In the abstract below, which emerging field of study is named as possibly enabling more inclusive metrics for relating HVAC performance, indoor air quality, and human health?
[Page extract]
Mankiewicz, P., Ciardullo, C., Theodoridis, A., Hénaff, E. & Dyson, A. Indoor Environmental Parameters: Considering Measures of Microbial Ecology in the Characterization of Indoor Air Quality. (2023).
Abstract
Urbanization has led to systemic environmental factors that degrade air quality and microbial diversity, negatively impacting human health and wellbeing. Conventional building Heating, Ventilation and Air Conditioning (HVAC) units that filter airborne pollutants and support Indoor Air Quality (IAQ), are often energy intensive, decrease indoor microbial diversity, and are still unable to address specific pollutants or seasonal psychrometric profiles. Although HVAC performance, IAQ, and human health have long been correlated, emerging fields of study such as metagenomics may enable more inclusive metrics in the characterization of these co-relationships. As part of a rapidly expanding field of research, metagenomic analyses of human and indoor microbiomes have begun to demonstrate how patterns of urban development can impact microbial diversity and interrelated human health indicators, many of which are similar to health impacts associated with urban air pollutants, such as immune health and response. However, measures of microbial ecology have yet to be systematically included in the characterization of IAQ. A review of literature including both air quality and microbiome metrics reveals significant interrelated factors and impacts on human health and wellbeing, implying potentially confounding/compounding variables. While many design decisions impact indoor microbiomes, some do so with potentially larger impacts, such as building-integrated plant-based systems, which may significantly affect indoor microbial ecologies in unexplored ways. However, assessing their impact on urban health and wellbeing, building energy use, and outdoor and indoor air quality requires more systematic integration of emerging knowledge in the fields of both air quality and metagenomics. Further, the integration of measures of microbial metabolism and metagenomic analyses could enable more precise and specific evaluations of the potential for pollutant degrading processes in the design of urban green infrastructure and Indoor Environmental Quality (IEQ), such as the incorporation of bioremediation processes into urban air treatment programs.
[/Page extract]
[Given data]
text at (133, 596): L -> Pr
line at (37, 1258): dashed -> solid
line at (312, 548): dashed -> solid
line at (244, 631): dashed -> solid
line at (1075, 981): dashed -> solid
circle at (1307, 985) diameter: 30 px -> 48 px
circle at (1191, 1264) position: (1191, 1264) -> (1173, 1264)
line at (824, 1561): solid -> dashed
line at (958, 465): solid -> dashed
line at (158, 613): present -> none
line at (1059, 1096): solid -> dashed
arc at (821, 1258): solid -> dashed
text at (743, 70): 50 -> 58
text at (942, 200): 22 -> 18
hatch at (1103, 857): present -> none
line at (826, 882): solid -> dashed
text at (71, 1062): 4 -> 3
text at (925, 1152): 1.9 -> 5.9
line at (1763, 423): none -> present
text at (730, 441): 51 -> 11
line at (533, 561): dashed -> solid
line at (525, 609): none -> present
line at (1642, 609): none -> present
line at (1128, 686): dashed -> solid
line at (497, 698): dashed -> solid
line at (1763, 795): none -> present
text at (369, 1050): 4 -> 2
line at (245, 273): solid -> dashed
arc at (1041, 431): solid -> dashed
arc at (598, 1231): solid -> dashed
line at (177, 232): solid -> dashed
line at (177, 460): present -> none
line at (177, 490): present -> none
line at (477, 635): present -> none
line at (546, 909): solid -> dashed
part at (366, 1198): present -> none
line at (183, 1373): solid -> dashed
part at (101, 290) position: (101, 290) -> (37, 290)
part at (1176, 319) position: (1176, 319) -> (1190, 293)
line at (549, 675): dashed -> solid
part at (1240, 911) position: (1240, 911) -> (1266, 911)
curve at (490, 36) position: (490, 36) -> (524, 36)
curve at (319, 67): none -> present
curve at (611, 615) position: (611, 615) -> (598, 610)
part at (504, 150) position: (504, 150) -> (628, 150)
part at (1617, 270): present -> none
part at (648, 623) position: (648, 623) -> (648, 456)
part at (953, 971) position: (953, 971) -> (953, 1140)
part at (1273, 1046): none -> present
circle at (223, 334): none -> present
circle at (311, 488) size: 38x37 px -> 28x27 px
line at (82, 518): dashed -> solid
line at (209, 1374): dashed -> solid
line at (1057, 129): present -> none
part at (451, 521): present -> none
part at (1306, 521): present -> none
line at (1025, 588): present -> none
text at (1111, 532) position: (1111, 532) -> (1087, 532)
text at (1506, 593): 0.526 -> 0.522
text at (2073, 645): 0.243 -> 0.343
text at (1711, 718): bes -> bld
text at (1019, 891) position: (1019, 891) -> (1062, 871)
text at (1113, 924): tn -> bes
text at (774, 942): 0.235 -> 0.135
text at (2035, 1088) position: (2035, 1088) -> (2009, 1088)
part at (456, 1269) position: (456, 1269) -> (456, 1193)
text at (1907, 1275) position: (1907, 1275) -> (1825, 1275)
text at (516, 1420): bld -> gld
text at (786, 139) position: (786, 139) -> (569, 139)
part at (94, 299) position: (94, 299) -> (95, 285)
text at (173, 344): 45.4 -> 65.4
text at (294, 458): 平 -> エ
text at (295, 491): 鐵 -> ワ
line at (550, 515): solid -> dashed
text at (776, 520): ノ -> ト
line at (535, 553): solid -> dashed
[/Given data]
▸ **Response area**
Metagenomics.